◆ **Exercise data**
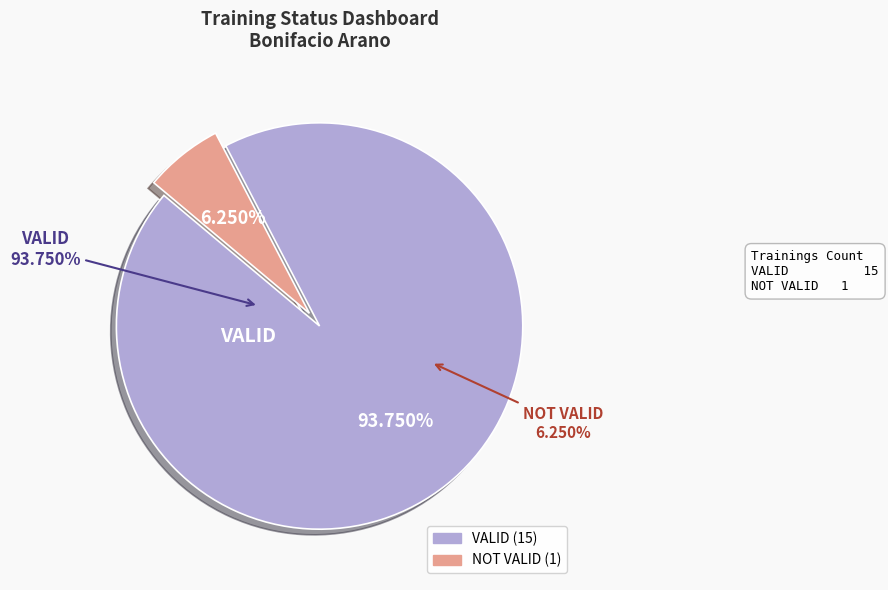

Does VALID represent more than half of the total?

Yes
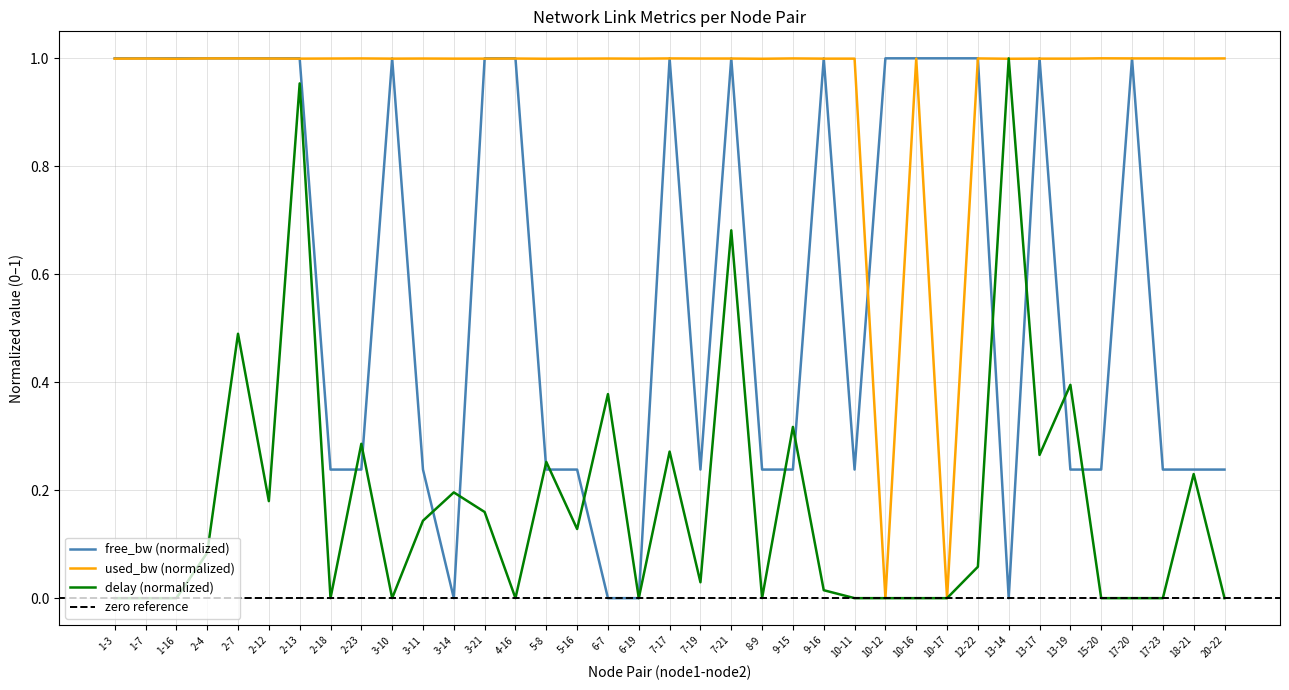

Does the chart display data point markers on the line(s)?

No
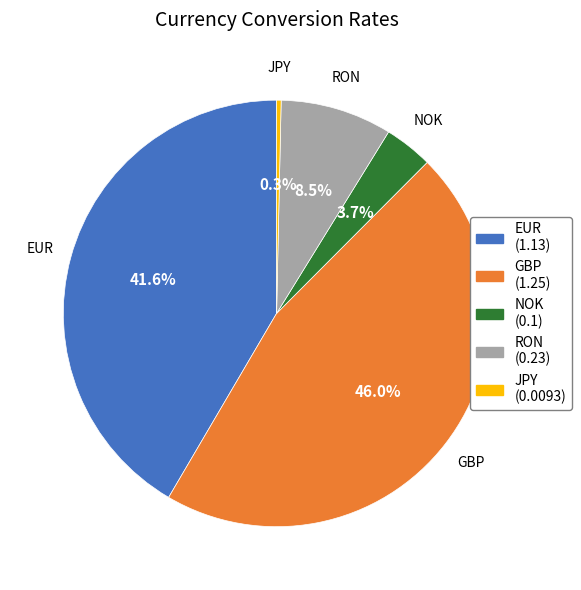

Do EUR and JPY together represent more than half of the pie?

No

◆ **Brief**
Could you express all the data above as a JSON list of strings, one string per line, with blank lines and the pictures left out?

◆ **Written response**
[
  "Does VALID represent more than half of the total?",
  "Yes",
  "Does the chart display data point markers on the line(s)?",
  "No",
  "Do EUR and JPY together represent more than half of the pie?",
  "No"
]